O landgrave, percebendo que a discussão se acirrava, propôs uma breve pausa. Como a razão e a justiça estavam de um lado só, pouco interesse restava em acompanhar o curso do debate. Zuínglio e Oekolampadius haviam sustentado suas teses com Escrituras, filosofia e testemunho dos mais antigos pais da Igreja, mas tudo era rebatido com uma única e invariável resposta: "Isto é o Meu corpo." E, como se desejasse insultar e exasperar os teólogos suíços, Lutero tomou o pano de veludo onde estavam escritas as palavras Hoc est corpus meum, arrancou-o da mesa, ergueu-o diante de seus olhos e disse: "Vede, vede, este é o nosso texto. Vós ainda não nos afastastes dele, como havíeis vangloriado, e não nos importam outras provas."

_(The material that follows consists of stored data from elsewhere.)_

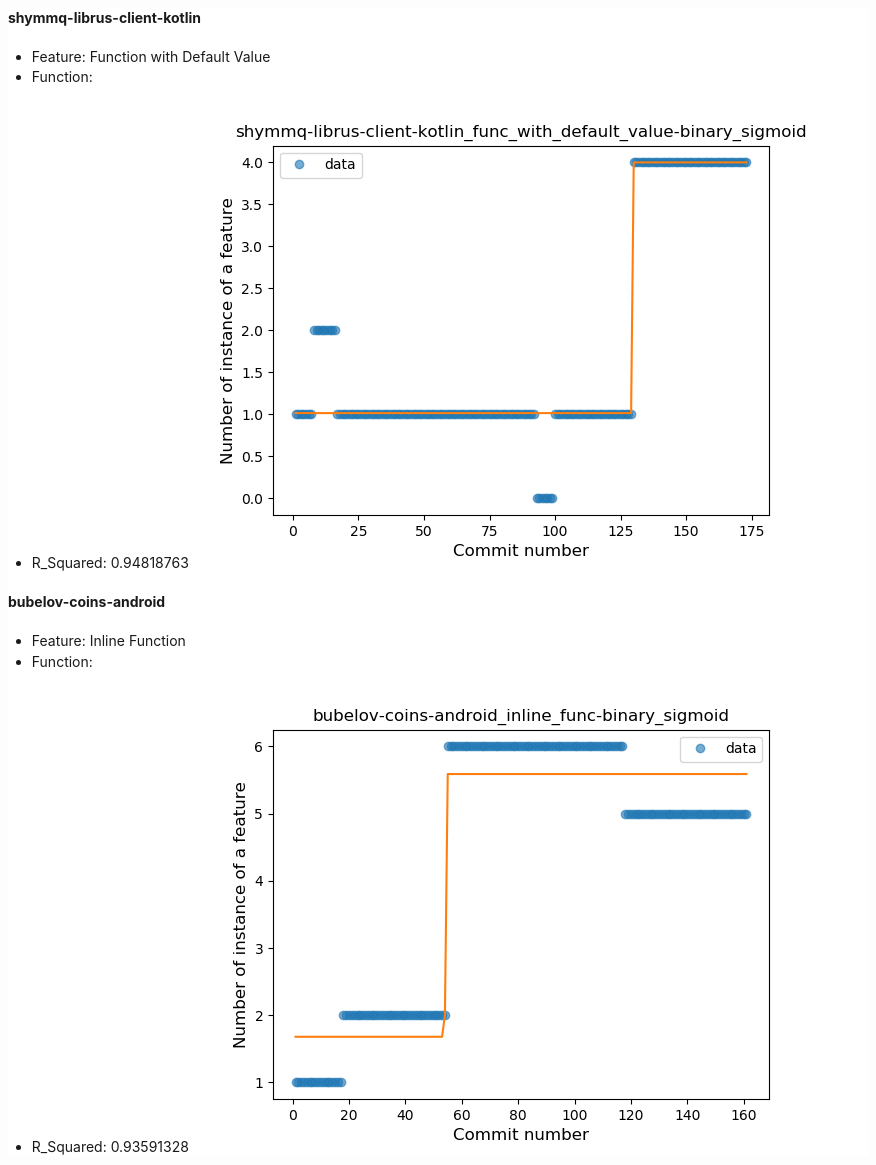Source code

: #### shymmq-librus-client-kotlin
* Feature: Function with Default Value
* Function: ![equation](http://latex.codecogs.com/svg.latex?%5Cfrac%7B2.984496%7D%7B1%20&plus;%20%5Cepsilon%5E%28-30.334186%28x%20-129.700865%29%29%7D%20&plus;%201.015504)
* R_Squared: 0.94818763
 ![shymmq-librus-client-kotlin](../plots/shymmq-librus-client-kotlin_func_with_default_value_T9.png)

#### bubelov-coins-android
* Feature: Inline Function
* Function: ![equation](http://latex.codecogs.com/svg.latex?%5Cfrac%7B3.90954%7D%7B1%20&plus;%20%5Cepsilon%5E%28-19.958596%28x%20-54.120992%29%29%7D%20&plus;%201.679245)
* R_Squared: 0.93591328
 ![bubelov-coins-android](../plots/bubelov-coins-android_inline_func_T9.png)
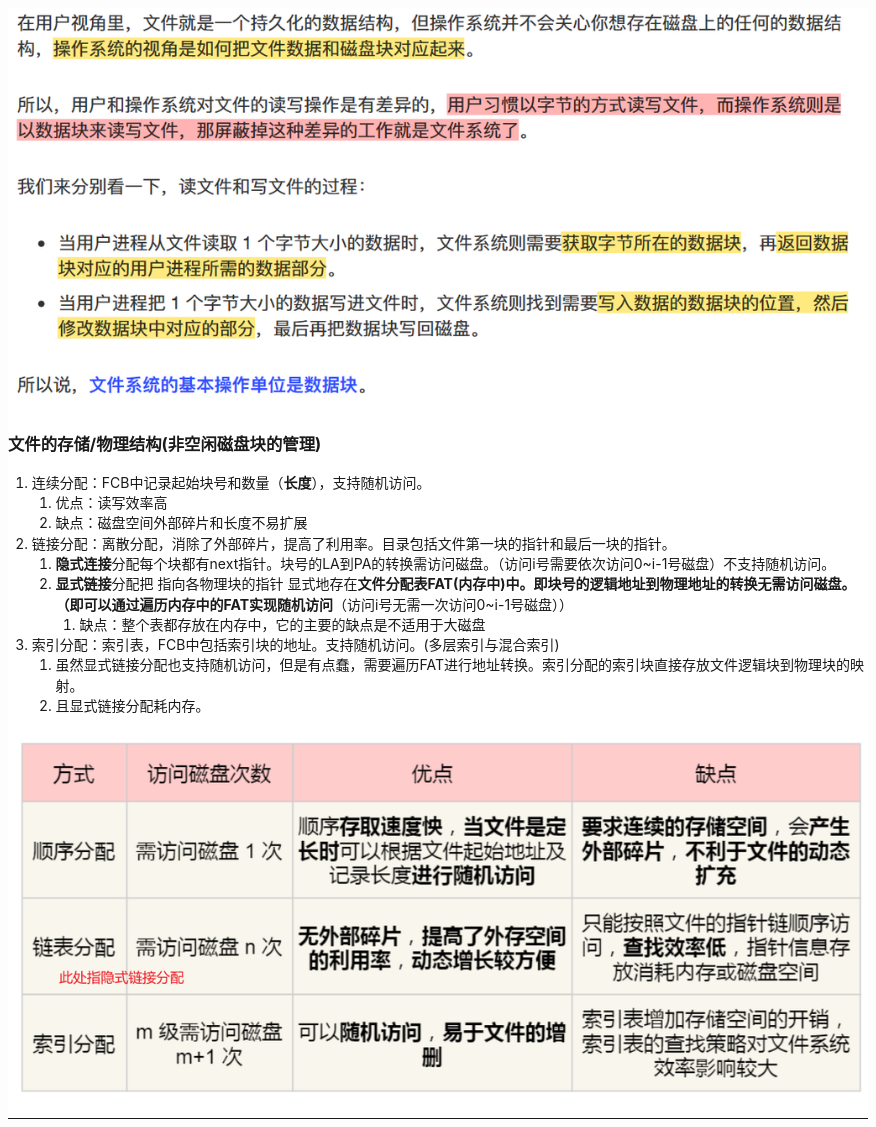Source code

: ![picture 19](../images/6795b54e1e1f462b322e9e6d100fc1cbcc7536b45f05606a5b924a7966b1527d.png)  

### 文件的存储/物理结构(非空闲磁盘块的管理)

1. 连续分配：FCB中记录起始块号和数量（**长度**），支持随机访问。
   1. 优点：读写效率高
   2. 缺点：磁盘空间外部碎片和长度不易扩展
2. 链接分配：离散分配，消除了外部碎片，提高了利用率。目录包括文件第一块的指针和最后一块的指针。
   1. **隐式连接**分配每个块都有next指针。块号的LA到PA的转换需访问磁盘。（访问i号需要依次访问0~i-1号磁盘）不支持随机访问。
   2. **显式链接**分配把 指向各物理块的指针 显式地存在**文件分配表FAT(内存中)**中。即块号的逻辑地址到物理地址的转换无需访问磁盘。（即可以通过遍历内存中的FAT实现**随机访问**（访问i号无需一次访问0~i-1号磁盘））
      1. 缺点：整个表都存放在内存中，它的主要的缺点是不适用于大磁盘
3. 索引分配：索引表，FCB中包括索引块的地址。支持随机访问。(多层索引与混合索引)
   1. 虽然显式链接分配也支持随机访问，但是有点蠢，需要遍历FAT进行地址转换。索引分配的索引块直接存放文件逻辑块到物理块的映射。
   2. 且显式链接分配耗内存。

![picture 9](../images/437ca47182f65c64cee82616d62a52a1a1c676cc6e996cc6670676a8e519ee89.png)  

---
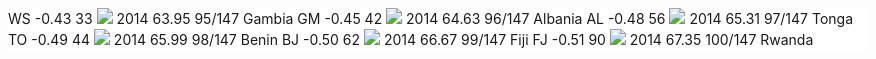 <td align="center">WS</td>
<td align="center">-0.43</td>
<td align="center">33</td>
<td align="center"><img src="C:/Users/fernandogd/Dropbox/Trabajo/FGD-DC/5%20OIT/5.%20Convocatorias%20Yuren/EconomiaComplejidad/Data/flags/ws.png" /></td>
<td align="center">2014</td>
<td align="left">63.95</td>
</tr>
<tr class="odd">
<td align="center">95/147</td>
<td align="left">Gambia</td>
<td align="center">GM</td>
<td align="center">-0.45</td>
<td align="center">42</td>
<td align="center"><img src="C:/Users/fernandogd/Dropbox/Trabajo/FGD-DC/5%20OIT/5.%20Convocatorias%20Yuren/EconomiaComplejidad/Data/flags/gm.png" /></td>
<td align="center">2014</td>
<td align="left">64.63</td>
</tr>
<tr class="even">
<td align="center">96/147</td>
<td align="left">Albania</td>
<td align="center">AL</td>
<td align="center">-0.48</td>
<td align="center">56</td>
<td align="center"><img src="C:/Users/fernandogd/Dropbox/Trabajo/FGD-DC/5%20OIT/5.%20Convocatorias%20Yuren/EconomiaComplejidad/Data/flags/al.png" /></td>
<td align="center">2014</td>
<td align="left">65.31</td>
</tr>
<tr class="odd">
<td align="center">97/147</td>
<td align="left">Tonga</td>
<td align="center">TO</td>
<td align="center">-0.49</td>
<td align="center">44</td>
<td align="center"><img src="C:/Users/fernandogd/Dropbox/Trabajo/FGD-DC/5%20OIT/5.%20Convocatorias%20Yuren/EconomiaComplejidad/Data/flags/to.png" /></td>
<td align="center">2014</td>
<td align="left">65.99</td>
</tr>
<tr class="even">
<td align="center">98/147</td>
<td align="left">Benin</td>
<td align="center">BJ</td>
<td align="center">-0.50</td>
<td align="center">62</td>
<td align="center"><img src="C:/Users/fernandogd/Dropbox/Trabajo/FGD-DC/5%20OIT/5.%20Convocatorias%20Yuren/EconomiaComplejidad/Data/flags/bj.png" /></td>
<td align="center">2014</td>
<td align="left">66.67</td>
</tr>
<tr class="odd">
<td align="center">99/147</td>
<td align="left">Fiji</td>
<td align="center">FJ</td>
<td align="center">-0.51</td>
<td align="center">90</td>
<td align="center"><img src="C:/Users/fernandogd/Dropbox/Trabajo/FGD-DC/5%20OIT/5.%20Convocatorias%20Yuren/EconomiaComplejidad/Data/flags/fj.png" /></td>
<td align="center">2014</td>
<td align="left">67.35</td>
</tr>
<tr class="even">
<td align="center">100/147</td>
<td align="left">Rwanda</td>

Depois de tamanha exibição de fraqueza e insensatez, acompanhada da pretensão de infalibilidade, não havia esperança de tirar Lutero de sua posição, nem razão alguma para prolongar a conferência. A discussão, contudo, foi retomada na manhã seguinte, mas ao fim do dia, as partes continuavam igualmente distantes da reconciliação. Uma severa epidemia — o suor inglês — assolava a Alemanha naquela época, e havia alcançado Marburgo durante a conferência, o que sem dúvida apressou seu desfecho. Os estragos da peste eram terríveis; todos estavam tomados de temor e desejosos de deixar a cidade.
"Senhores," exclamou o landgrave, "não podeis separar-vos assim; nada mais pode ser feito para sanar a ruptura? Será que esse único ponto de divergência dividirá irremediavelmente os amigos da Reforma?" "Não há meio," disse o chanceler, "dos teólogos chegarem a um entendimento, como tão sinceramente deseja o landgrave?"
"Conheço apenas um meio para isso," respondeu Lutero, "e é este: que nossos adversários creiam como nós." "Não podemos," replicaram os suíços. "Pois bem," disse Lutero, "abandono-vos ao juízo de Deus, e oro para que Ele vos ilumine." "Faremos o mesmo," acrescentou Oekolampadius.
Zuínglio permaneceu em silêncio, imóvel, mas profundamente comovido enquanto essas palavras eram ditas. Por fim, seus afetos vivos romperam o dique, e ele rompeu em lágrimas diante de todos.